The Deanery of St Patrick was one of several manors, or liberties, that existed in Dublin, Ireland from the time of the Anglo-Normans in the 12th century. They were lands united to the city, but still preserving their own jurisdiction. The Lord of the manor was the Dean of St Patrick's Cathedral, Dublin. In the 19th century it was the smallest of the liberties of Dublin.

==History==
When the first Anglo-Norman archbishop of Dublin, John Comyn, established the church that became St. Patrick's Cathedral, he bestowed upon the church a plot of ground surrounding it to the extent of about five and a half acres, which formed the liberty of the Dean of St. Patrick's. His jurisdiction was recognized many times in Acts of Parliament and Letters Patent, and was considerable in its powers. Not only did the privilege of sanctuary prevail here, but the goods as well as the persons of law-breakers were secure within the Dean's Liberty, which was independent of the Archbishop as well as of the Sheriff of the county.

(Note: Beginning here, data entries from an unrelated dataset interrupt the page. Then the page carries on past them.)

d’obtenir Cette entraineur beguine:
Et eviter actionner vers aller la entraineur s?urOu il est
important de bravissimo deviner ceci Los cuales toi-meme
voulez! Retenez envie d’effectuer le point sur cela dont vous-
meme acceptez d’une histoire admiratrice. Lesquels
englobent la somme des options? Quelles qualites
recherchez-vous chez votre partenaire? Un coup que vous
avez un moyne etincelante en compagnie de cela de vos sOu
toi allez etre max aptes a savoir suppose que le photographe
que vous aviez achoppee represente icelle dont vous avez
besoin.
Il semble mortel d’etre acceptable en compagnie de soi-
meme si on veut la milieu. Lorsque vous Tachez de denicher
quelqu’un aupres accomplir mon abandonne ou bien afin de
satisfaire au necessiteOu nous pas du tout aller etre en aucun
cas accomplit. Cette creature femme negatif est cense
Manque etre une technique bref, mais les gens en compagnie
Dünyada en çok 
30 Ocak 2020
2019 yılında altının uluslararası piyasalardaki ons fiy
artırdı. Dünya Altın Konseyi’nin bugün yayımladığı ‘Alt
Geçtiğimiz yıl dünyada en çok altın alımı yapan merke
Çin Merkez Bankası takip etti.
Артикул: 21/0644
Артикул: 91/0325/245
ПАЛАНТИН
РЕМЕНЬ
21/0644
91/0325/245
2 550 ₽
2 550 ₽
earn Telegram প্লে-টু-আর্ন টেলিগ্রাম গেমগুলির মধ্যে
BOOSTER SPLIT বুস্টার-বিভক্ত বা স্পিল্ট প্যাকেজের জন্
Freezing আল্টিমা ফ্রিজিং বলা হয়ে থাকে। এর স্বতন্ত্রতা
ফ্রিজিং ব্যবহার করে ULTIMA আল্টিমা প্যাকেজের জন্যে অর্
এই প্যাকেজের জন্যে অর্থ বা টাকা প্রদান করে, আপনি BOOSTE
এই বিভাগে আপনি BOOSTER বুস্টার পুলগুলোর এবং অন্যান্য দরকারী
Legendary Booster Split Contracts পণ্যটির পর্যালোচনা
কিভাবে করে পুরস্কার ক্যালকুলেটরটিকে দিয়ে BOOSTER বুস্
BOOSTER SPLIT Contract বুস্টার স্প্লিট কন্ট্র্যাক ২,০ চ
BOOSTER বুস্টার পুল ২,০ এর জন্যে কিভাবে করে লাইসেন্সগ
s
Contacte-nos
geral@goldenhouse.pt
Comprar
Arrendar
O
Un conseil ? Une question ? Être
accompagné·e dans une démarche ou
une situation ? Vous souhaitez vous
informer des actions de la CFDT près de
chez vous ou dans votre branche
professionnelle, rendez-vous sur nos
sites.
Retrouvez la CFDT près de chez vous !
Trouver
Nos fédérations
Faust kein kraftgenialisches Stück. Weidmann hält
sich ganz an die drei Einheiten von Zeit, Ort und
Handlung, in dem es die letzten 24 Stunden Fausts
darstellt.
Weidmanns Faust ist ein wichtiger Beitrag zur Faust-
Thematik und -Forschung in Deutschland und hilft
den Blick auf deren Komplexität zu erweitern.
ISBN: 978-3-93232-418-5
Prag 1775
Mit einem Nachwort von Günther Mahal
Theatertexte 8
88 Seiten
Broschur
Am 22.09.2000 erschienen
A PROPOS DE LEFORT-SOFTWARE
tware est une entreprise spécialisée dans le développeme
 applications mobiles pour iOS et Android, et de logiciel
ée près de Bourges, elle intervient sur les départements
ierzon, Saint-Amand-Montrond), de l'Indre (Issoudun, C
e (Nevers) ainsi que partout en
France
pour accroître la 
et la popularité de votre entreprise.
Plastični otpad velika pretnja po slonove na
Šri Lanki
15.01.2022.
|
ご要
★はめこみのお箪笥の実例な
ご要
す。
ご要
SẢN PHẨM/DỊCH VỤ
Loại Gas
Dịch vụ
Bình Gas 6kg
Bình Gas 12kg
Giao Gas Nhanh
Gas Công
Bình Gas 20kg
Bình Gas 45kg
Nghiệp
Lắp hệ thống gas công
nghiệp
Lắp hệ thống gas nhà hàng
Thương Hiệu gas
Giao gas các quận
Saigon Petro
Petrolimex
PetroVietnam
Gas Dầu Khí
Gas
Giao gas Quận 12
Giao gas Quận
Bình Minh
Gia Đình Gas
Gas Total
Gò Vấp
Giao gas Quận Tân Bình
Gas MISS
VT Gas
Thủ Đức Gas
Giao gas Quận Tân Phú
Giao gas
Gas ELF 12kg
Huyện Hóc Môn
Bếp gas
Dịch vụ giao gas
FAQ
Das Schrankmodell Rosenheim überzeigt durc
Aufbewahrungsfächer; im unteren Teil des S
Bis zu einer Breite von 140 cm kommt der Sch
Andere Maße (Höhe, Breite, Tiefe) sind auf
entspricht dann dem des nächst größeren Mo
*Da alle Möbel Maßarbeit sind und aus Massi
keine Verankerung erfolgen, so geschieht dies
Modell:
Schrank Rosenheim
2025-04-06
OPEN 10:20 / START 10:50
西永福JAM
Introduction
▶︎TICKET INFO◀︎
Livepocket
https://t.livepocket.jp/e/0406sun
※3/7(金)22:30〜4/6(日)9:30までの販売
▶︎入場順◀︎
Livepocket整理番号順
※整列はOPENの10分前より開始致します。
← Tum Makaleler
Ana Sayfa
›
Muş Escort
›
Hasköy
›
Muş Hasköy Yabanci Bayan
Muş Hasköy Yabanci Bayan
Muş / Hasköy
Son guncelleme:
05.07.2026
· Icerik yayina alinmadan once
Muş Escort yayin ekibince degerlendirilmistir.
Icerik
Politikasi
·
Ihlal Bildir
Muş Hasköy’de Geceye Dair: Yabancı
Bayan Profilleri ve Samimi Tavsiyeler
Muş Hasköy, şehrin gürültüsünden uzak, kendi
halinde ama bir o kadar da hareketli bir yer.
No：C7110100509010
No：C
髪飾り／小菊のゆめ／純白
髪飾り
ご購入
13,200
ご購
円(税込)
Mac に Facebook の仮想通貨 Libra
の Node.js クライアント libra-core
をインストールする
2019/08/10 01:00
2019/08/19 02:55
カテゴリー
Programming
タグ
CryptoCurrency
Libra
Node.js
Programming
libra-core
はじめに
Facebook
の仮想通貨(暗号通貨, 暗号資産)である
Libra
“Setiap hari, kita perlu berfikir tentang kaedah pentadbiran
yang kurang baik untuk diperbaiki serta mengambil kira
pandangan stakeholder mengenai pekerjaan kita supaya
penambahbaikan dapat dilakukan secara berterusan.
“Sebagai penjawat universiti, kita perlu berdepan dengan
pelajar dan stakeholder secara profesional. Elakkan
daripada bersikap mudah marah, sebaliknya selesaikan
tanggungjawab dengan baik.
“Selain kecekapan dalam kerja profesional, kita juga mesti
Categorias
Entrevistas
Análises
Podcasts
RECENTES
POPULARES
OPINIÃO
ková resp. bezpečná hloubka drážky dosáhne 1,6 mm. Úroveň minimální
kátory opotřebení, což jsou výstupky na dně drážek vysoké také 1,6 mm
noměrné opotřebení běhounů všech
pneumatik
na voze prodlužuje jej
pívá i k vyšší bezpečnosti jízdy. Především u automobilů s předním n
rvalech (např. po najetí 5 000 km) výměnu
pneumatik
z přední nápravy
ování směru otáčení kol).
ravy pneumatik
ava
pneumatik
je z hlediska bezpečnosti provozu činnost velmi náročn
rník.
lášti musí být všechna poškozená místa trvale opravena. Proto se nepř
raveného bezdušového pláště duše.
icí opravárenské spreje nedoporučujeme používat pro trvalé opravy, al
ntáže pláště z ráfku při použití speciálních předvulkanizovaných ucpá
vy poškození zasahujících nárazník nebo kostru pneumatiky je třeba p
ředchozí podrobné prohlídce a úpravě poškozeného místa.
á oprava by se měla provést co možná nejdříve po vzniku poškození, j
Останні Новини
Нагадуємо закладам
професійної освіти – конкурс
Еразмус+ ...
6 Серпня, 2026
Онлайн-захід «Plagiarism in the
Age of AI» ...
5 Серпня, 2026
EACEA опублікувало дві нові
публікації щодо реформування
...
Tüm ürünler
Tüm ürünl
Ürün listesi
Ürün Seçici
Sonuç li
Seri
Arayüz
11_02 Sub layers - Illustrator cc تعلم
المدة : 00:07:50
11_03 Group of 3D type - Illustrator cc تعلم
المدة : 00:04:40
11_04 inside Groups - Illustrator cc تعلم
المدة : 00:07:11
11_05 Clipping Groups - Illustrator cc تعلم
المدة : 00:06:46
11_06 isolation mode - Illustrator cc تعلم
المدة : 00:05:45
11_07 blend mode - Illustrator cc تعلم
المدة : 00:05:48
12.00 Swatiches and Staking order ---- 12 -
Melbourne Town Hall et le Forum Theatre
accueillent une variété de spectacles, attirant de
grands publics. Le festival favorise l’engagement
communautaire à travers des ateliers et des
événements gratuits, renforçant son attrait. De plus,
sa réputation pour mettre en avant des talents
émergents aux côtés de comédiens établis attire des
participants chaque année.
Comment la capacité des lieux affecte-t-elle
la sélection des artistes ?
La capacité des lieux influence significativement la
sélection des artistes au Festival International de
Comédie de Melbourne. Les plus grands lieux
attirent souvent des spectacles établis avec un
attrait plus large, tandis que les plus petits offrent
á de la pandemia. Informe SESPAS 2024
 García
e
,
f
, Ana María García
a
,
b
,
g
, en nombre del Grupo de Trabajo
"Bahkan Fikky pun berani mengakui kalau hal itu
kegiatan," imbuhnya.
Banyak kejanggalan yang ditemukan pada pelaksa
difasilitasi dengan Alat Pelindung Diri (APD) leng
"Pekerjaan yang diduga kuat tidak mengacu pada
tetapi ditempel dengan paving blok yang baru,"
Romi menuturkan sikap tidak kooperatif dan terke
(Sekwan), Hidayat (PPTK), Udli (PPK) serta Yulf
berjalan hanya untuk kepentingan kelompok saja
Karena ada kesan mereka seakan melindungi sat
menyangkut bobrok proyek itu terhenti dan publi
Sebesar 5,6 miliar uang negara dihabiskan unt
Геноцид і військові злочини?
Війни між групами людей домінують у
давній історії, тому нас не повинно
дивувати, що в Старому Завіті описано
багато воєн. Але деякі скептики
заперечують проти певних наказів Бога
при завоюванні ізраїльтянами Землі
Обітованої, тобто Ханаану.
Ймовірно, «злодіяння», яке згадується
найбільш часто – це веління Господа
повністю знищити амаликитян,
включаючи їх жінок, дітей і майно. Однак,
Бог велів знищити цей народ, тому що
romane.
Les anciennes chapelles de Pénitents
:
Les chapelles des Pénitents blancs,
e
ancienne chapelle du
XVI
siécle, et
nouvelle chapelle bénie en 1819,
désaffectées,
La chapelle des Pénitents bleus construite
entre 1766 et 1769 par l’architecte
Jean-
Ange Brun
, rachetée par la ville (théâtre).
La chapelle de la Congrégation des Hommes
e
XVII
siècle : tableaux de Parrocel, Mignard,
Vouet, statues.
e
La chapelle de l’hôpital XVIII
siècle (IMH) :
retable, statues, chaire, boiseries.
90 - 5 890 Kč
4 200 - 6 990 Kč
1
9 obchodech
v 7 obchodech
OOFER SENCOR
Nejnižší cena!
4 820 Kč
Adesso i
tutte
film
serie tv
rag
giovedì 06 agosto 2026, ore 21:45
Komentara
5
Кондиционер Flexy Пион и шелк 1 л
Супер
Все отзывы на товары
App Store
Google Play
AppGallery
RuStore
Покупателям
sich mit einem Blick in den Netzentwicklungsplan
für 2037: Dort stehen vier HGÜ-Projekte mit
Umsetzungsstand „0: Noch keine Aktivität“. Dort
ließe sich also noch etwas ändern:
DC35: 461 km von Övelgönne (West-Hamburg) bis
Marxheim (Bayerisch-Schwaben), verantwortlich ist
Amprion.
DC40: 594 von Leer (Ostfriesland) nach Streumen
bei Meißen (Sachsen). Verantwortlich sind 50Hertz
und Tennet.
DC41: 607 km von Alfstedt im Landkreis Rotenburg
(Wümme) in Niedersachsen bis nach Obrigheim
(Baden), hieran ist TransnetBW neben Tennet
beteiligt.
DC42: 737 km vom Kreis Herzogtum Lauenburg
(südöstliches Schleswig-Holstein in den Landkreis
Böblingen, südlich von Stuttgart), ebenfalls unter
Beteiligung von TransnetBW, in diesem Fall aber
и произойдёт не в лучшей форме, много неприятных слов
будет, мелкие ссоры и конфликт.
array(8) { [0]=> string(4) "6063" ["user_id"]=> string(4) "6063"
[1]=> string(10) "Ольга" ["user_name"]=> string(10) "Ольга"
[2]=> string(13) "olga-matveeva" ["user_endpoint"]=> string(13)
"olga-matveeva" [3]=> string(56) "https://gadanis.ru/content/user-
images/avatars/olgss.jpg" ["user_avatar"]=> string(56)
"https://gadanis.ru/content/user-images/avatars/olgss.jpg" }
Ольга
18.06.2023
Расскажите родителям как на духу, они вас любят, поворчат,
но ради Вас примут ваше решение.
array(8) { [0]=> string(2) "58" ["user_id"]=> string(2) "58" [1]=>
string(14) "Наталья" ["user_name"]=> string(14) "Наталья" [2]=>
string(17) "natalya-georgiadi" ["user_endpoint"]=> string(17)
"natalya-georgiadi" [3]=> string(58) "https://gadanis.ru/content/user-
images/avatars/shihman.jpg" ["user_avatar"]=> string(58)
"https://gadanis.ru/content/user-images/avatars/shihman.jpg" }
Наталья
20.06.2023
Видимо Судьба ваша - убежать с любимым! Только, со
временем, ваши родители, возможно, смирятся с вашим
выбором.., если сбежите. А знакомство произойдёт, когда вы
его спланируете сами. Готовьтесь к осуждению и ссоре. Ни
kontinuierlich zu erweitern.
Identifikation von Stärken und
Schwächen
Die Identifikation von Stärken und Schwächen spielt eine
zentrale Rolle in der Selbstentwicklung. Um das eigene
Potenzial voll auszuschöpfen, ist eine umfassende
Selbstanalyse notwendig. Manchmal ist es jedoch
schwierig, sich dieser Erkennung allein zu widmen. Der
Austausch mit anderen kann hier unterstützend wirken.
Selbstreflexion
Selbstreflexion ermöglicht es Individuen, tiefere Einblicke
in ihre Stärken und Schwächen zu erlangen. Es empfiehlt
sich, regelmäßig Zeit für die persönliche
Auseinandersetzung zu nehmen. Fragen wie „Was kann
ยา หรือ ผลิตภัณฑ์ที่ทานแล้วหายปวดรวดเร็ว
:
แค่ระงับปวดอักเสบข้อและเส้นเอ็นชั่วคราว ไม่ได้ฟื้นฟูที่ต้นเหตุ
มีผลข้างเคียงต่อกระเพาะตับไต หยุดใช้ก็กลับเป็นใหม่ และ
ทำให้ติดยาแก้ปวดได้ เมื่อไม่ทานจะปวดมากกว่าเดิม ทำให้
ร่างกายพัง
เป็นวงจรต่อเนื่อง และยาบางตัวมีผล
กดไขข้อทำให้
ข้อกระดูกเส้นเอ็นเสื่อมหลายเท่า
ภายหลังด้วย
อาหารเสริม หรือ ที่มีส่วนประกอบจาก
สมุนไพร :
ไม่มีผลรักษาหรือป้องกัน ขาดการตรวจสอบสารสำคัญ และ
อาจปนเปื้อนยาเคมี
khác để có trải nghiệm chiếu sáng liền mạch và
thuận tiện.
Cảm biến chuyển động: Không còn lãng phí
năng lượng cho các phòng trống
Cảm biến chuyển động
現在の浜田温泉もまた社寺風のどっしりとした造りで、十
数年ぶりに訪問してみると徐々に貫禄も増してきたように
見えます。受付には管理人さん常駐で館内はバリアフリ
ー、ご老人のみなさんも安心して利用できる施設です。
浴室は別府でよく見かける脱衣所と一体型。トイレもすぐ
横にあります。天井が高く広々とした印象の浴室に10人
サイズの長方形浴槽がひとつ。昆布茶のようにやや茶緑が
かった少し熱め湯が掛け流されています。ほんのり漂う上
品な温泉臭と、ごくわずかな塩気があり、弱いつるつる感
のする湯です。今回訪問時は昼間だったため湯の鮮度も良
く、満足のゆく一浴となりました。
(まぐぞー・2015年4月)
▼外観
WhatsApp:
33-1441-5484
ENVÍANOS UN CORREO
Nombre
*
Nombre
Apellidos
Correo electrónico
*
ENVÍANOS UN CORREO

By 1800 the manor was inhabited by some of the poorest people in the city, and the court of the manor has been discontinued. The only advantage its poor inhabitants possessed was that they were exempt from the jurisdiction of other courts, so they could elude the clutches of the bailiff by flying for refuge to the confines of their own manor.

==Location==
The manor consisted of only a few streets in the neighbourhood of St. Patrick's Cathedral. It was surrounded by the manors of St. Sepulchre and Thomas Court. The area covered today by St. Patrick's Park was part of the liberty, and in former times had been reserved for the use of various Cathedral officials. But from the beginning of the 19th century it was occupied by miserable tenement houses, and was reckoned one of the poorest districts in the city of Dublin.

==Privileges==
In return for the support of the Lord of the manor, or to alleviate certain hardships suffered by Englishmen or the church in Ireland, privileges were granted to the manor. These allowed the manor to have its own courts of justice, where they were allowed to try a limited number of crimes, mainly dealing with bad debts.

These rights and privileges ended in 1840.

==Administration==
The officers of the manor consisted of a seneschal, registrar and marshal, who were appointed by the Dean and Chapter of St. Patrick's.

In 1813 the population of this manor was 981 males and 1,265 females. It was 886 in 1901 and 42 in 1981.